• **EXERCISE PASSAGE**
※ ※ ※

As a new cooperation of the MAK and the University of Applied Arts, Vienna, an exhibition series will be launched that presents
works by graduates from the university in a museum setting. Under the motto of APPLIED ART. TODAY three solo exhibitions are
scheduled each year.
In Adventures in Foam, Patrick Rampelotto searches for new forms and strategies in connection with an unusual material: polypropylene foam. The idea around which he orients his work is loosely based on Claude Lévi-Strauss’s concept of “bricolage,” a non-predetermined process, a course of action with possible deviations.
Patrick Rampelotto’s works are clever, refined and multilayered; they do not impose, but rather challenge their viewers’ curiosity and ability to perceive subtle messages and idiosyncrasies. In contrast to design products, which only fulfill a function via their actual use, Rampelotto’s objects refrain from forcing any sort of interaction; they much rather invite, offer.
Rampelotto hit upon the polypropylene foam used in his most recent works in early 2010: it is produced using a special machine which was developed and patented as a pilot unit to produce new kinds of sandwich components for the machine and vehicle industries by Hammerschmid Maschinenbau GmbH, located near Linz. This material must be heated to a temperature of 140°C and then processed within minutes, since it quickly solidifies and assumes a stable shape as it cools off. It is the only known synthetic material which is both foamable and translucent. Hammerschmid agreed to give the young designer access to both the machine and their technician. Rampelotto, joined by his colleague Fritz Pernkopf, subsequently developed the prototype for the stool Pilot with a seating surface made of 3D polypropylene in a sandwich-construction; it will be presented at this year’s Salone Internazionale del Mobile di Milano (Milan Furniture Fair) and produced in series by Belgian label Quinze & Milan.
Rampelotto has taken Adventures in Foam as an opportunity to experiment with polypropylene foam in a way that is artistically free and unburdened by considerations of product utility. The foam objects thus created represent the golden thread running through an experimental design which offers solutions without predetermining them and without claiming to produce a market-ready final product. Rampelotto speaks of a type of “sketching,” on the basis of which a product can then be developed further. He thinks that a lampshade conceived for this exhibition, for example, has the potential to be produced in series.
Rampelotto has also created a filmic work for this exhibition which, underlaid with original quotations from Claude Lévi-Strauss’ The Savage Mind (La pensée sauvage, 1962), will focus on the design process itself and afford viewers a glimpse behind the scenes of the exhibited objects’ production.

※ ※ ※

• **WORK INSTRUCTIONS**
• a. Repeat the portion of the exhibition text running from "As a new cooperation" down to "scheduled each year.", word for word.
• b. Answer these questions using the exhibition text:
(i) How many solo exhibitions are scheduled each year under the APPLIED ART. TODAY motto?
(ii) To what temperature must the polypropylene foam be heated before it is processed?
(iii) Which label will produce the stool Pilot in series?
The data that follows has no connection to the exhibition text.

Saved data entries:
※ ※ ※

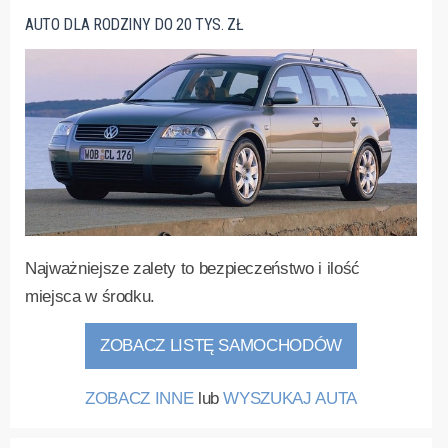
AUTO DLA RODZINY DO 20 TYS. ZŁ
Najważniejsze zalety to bezpieczeństwo i ilość
miejsca w środku.
ZOBACZ LISTĘ SAMOCHODÓW
ZOBACZ INNE
lub
WYSZUKAJ AUTA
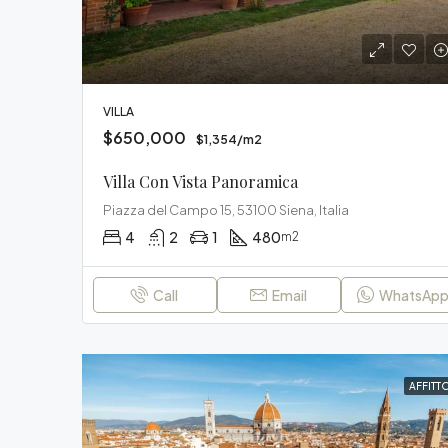
VILLA
$650,000
$1,354/m2
Villa Con Vista Panoramica
Piazza del Campo 15, 53100 Siena, Italia
4
2
1
480
m2
Call
Email
WhatsAp
AFFITT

※ ※ ※

• **REPLIES**
• a.
As a new cooperation of the MAK and the University of Applied Arts, Vienna, an exhibition series will be launched that presents
works by graduates from the university in a museum setting. Under the motto of APPLIED ART. TODAY three solo exhibitions are
scheduled each year.

• b.
(i) Three
(ii) 140°C
(iii) Quinze & Milan